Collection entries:
-- Opening Marker --

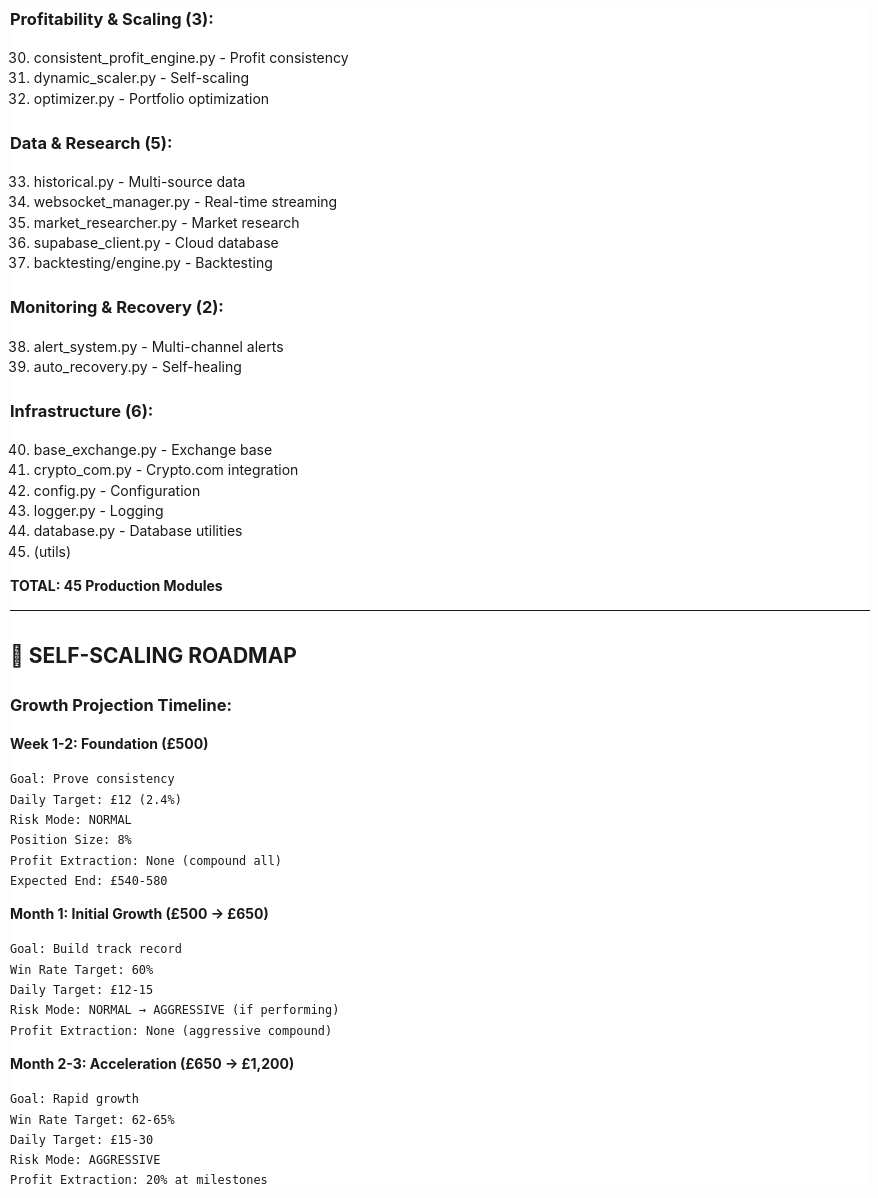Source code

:### Profitability & Scaling (3):
30. consistent_profit_engine.py - Profit consistency
31. dynamic_scaler.py - Self-scaling
32. optimizer.py - Portfolio optimization

### Data & Research (5):
33. historical.py - Multi-source data
34. websocket_manager.py - Real-time streaming
35. market_researcher.py - Market research
36. supabase_client.py - Cloud database
37. backtesting/engine.py - Backtesting

### Monitoring & Recovery (2):
38. alert_system.py - Multi-channel alerts
39. auto_recovery.py - Self-healing

### Infrastructure (6):
40. base_exchange.py - Exchange base
41. crypto_com.py - Crypto.com integration
42. config.py - Configuration
43. logger.py - Logging
44. database.py - Database utilities
45. (utils)

**TOTAL: 45 Production Modules**

---

## 🚀 SELF-SCALING ROADMAP

### Growth Projection Timeline:

**Week 1-2: Foundation (£500)**
```
Goal: Prove consistency
Daily Target: £12 (2.4%)
Risk Mode: NORMAL
Position Size: 8%
Profit Extraction: None (compound all)
Expected End: £540-580
```

**Month 1: Initial Growth (£500 → £650)**
```
Goal: Build track record
Win Rate Target: 60%
Daily Target: £12-15
Risk Mode: NORMAL → AGGRESSIVE (if performing)
Profit Extraction: None (aggressive compound)
```

**Month 2-3: Acceleration (£650 → £1,200)**
```
Goal: Rapid growth
Win Rate Target: 62-65%
Daily Target: £15-30
Risk Mode: AGGRESSIVE
Profit Extraction: 20% at milestones
```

-- Closing Marker --

*ASSIGNMENT*
Lines from the one with "(£650 → £1,200)**" through the last line above must be printed exactly; no other line is to appear.

*SOLUTION FOR THIS PROBLEM*
**Month 2-3: Acceleration (£650 → £1,200)**
```
Goal: Rapid growth
Win Rate Target: 62-65%
Daily Target: £15-30
Risk Mode: AGGRESSIVE
Profit Extraction: 20% at milestones
```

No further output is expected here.